I have come to the painful conclusion that because I have allowed this behavior to continue, my son’s actions and words are destroying the peace in our home. The simple fact is that his words are killing! Not only the peace and calm in our home, but they are also destroying our ability to relate to him in the proper manner.

As I have been reflecting upon all of this, my heart has been troubled and the Holy Spirit has been speaking to me about my need to model appropriate behavior. I need to conduct an attitude check of my own life. Although I don’t use the word stupid, does my attitude, volume level or actions ever convey the message that someone or something is stupid? Do I all too often react in a sinful and angry manner?

I must trust God to be my daily portion. I need to rely upon the strength of the Spirit to help me to not react in negativity, or with returned anger, during my son’s outbursts; or for that matter to any other perceived injustice or hurt. The Holy Spirit has spoken to me that administering reproof for my son’s bad behavior is not enough. I should also be teaching and providing him with the tools to appropriately deal with his anger and frustration

In order to quiet the storm within my son, I must ensure that my stormy seas have been calmed and that I have confessed any sinful behavior to my Lord allowing me to be utilized to teach him through the outpouring of God’s love.

I can only accomplish this goal by immersing myself in God’s Holy Word and by faithfully praying for His wisdom and guidance.

Related Scripture Verses ~

“Teach me knowledge and good judgment, for I believe in your commands.” Psalm 119:66 (NIV)

“A wise son heeds his father's instruction, but a mocker does not listen to rebuke.” Proverbs 13:1 (NIV)

“My flesh and my heart may fail, but God is the strength of my heart and my portion forever.” Psalm 73:26 (NIV)

2 comments:

Anonymous said...

Wow Joanie this was really thought provoking...It is often hard to look in the mirror and own up to our faults. I am so thankful that the lord is so patient...or I would have been in deep trouble a long time ago!! Your son in very lucky to have you for a mom as you have the gift of patience and the deep love of family, I know he will grow to respect and love everyone in the household with you and your hubby guiding him! I hope things settle down for your household soon! hugs B'nana

Renee Swope said...

I agree with B'nana. Gabe is so blessed to have you as his mom.
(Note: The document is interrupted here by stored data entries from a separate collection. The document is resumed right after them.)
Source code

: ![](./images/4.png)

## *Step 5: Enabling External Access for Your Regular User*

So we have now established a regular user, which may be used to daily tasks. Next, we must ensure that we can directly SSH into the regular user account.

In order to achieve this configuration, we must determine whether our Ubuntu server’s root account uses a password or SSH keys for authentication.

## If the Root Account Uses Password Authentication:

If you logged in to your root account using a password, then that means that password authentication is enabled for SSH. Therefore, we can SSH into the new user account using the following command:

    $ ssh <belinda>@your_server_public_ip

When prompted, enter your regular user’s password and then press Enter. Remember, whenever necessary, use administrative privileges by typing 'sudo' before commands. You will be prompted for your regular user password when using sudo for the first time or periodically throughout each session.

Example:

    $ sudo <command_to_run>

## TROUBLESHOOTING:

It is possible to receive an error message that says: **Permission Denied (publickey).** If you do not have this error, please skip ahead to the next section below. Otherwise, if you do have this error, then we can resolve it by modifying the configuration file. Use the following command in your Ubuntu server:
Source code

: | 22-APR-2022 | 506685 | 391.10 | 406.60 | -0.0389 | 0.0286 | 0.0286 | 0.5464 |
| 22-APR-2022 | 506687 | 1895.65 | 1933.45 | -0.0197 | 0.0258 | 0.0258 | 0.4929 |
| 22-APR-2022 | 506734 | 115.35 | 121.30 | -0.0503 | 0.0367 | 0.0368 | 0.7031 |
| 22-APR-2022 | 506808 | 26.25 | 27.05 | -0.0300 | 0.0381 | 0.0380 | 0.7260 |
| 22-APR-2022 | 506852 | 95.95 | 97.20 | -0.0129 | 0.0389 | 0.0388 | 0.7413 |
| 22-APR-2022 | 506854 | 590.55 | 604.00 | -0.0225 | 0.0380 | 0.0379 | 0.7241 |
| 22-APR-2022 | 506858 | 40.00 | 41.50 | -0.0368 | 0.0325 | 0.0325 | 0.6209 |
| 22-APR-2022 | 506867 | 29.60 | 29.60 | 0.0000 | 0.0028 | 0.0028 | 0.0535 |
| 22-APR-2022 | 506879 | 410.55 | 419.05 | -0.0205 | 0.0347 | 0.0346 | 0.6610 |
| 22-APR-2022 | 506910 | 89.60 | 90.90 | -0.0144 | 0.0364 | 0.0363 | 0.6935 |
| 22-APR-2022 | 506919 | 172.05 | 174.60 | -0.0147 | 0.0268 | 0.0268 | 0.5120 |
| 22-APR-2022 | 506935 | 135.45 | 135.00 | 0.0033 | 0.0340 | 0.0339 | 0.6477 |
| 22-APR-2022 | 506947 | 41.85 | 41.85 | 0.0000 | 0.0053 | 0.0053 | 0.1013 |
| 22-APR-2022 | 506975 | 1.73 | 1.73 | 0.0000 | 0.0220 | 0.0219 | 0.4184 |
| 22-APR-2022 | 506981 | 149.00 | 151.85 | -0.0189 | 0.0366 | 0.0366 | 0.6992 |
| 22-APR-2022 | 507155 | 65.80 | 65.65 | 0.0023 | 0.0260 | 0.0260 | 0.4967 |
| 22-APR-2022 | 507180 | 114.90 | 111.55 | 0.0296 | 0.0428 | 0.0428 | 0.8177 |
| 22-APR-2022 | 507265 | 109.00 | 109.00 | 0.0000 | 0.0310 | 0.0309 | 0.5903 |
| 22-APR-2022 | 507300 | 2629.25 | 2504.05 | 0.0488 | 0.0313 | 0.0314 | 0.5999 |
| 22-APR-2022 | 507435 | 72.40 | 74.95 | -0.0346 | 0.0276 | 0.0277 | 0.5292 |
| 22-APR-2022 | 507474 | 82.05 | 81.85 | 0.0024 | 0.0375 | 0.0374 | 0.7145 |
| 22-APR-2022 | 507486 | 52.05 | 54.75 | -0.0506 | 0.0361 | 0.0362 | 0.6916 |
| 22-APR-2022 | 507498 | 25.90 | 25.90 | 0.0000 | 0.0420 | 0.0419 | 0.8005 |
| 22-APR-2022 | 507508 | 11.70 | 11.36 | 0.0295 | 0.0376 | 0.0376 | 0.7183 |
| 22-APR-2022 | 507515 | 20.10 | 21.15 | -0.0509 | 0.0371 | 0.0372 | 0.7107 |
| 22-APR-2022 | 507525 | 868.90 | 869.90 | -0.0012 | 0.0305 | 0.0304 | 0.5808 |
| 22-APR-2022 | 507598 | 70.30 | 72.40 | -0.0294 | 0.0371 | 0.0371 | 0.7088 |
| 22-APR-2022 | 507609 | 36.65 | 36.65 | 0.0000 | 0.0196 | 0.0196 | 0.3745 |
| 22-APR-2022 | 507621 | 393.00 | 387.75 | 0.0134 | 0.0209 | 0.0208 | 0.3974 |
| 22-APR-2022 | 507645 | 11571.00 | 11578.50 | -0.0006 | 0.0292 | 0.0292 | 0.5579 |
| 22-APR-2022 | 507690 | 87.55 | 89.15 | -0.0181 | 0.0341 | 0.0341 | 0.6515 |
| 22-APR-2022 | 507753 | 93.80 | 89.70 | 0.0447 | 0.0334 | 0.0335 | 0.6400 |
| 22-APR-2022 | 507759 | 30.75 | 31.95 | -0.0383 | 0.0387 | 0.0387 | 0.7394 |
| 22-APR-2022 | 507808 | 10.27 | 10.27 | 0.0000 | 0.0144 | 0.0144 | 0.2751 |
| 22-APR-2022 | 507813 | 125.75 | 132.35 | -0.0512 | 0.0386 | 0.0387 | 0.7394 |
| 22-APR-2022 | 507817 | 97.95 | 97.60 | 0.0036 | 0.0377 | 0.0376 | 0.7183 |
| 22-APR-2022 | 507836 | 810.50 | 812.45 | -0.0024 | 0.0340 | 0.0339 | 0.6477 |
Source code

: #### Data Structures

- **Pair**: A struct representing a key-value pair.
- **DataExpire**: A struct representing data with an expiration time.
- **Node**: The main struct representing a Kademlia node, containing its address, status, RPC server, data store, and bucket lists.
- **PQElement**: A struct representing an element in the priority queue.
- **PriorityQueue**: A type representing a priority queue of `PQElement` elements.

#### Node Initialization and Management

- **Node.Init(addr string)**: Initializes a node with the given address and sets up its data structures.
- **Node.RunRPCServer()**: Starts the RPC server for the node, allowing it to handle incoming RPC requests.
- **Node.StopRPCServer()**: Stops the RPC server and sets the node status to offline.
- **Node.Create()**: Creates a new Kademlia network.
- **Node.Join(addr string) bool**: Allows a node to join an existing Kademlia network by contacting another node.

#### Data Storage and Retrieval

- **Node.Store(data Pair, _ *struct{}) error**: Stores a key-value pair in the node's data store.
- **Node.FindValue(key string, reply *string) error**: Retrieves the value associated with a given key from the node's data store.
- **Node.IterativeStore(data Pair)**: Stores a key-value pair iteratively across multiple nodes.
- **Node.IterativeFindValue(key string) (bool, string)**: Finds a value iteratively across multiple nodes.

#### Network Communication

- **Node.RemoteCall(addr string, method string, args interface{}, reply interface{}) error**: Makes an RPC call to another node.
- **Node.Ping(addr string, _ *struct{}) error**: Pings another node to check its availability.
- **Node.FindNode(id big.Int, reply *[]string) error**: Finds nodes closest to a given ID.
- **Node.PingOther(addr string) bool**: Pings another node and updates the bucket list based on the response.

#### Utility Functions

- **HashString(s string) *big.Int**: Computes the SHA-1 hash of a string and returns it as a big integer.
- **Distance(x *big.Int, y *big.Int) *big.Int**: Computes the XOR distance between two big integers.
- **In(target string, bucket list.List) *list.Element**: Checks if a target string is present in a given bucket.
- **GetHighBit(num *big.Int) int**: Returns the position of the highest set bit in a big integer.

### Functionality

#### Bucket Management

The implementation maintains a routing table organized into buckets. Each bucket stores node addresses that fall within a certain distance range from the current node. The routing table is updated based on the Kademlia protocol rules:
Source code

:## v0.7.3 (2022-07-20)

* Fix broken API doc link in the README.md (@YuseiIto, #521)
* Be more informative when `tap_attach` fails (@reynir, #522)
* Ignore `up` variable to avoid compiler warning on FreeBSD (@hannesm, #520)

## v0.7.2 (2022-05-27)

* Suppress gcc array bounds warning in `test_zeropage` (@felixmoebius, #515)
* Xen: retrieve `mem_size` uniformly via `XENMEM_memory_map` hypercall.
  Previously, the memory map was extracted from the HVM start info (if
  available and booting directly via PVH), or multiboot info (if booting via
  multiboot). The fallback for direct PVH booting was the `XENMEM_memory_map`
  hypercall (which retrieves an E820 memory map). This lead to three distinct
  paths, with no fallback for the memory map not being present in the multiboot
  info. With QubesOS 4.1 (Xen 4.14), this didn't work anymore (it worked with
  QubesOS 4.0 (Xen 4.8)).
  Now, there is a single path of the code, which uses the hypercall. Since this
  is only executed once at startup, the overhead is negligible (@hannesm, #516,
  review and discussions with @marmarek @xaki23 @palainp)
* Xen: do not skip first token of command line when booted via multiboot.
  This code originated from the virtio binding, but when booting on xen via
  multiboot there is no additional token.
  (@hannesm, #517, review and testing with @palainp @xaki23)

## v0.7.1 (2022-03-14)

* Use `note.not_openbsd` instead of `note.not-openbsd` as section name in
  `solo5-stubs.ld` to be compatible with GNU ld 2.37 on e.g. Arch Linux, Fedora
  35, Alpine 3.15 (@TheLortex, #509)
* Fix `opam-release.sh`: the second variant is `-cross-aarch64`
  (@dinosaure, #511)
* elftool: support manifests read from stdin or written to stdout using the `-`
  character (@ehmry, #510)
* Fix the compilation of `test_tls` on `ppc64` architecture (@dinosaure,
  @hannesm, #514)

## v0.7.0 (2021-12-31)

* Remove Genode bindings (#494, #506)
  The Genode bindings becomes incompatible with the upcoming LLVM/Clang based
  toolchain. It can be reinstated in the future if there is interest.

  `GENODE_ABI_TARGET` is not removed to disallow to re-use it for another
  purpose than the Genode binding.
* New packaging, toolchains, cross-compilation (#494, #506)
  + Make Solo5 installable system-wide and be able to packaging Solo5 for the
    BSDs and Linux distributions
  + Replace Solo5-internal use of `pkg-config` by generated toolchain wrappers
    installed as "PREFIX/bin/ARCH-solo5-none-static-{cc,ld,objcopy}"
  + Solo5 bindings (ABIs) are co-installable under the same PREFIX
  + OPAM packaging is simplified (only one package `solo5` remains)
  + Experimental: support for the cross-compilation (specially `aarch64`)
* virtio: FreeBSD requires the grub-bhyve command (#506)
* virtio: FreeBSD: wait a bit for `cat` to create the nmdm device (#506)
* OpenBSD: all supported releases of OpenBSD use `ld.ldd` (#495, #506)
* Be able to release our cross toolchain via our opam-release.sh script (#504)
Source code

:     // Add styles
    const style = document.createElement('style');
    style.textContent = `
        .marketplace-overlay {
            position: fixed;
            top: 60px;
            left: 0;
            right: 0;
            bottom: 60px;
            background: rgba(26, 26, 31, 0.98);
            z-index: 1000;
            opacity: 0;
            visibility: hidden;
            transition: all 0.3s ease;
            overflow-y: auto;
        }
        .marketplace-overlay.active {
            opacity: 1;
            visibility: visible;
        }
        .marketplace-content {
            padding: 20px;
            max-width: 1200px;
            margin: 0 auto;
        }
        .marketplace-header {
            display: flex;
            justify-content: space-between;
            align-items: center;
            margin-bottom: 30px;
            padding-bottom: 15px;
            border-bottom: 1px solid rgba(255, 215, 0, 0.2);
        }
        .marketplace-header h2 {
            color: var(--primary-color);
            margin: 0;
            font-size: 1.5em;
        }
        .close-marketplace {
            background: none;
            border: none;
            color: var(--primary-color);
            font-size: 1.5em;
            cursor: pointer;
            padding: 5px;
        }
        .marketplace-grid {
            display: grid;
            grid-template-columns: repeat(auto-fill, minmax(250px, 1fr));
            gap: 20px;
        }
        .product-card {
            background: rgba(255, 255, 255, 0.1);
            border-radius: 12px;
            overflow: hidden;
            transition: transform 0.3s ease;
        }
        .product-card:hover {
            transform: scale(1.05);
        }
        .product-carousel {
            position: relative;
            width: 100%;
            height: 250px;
As I read this the Holy Spirit reminded me that I haven't sent that CD. We had run out and I put a note on my desk but it got moved and I forgot. I am so sorry. Please forgive me. I am not saying it's the answer at all. I just thought it might offer some encouragement because you are living out the message and God is going to use your faithfulness and example of His love that is patient and kind to shape the heart of your precious son.

I'll see if I can have the office send it tomorrow!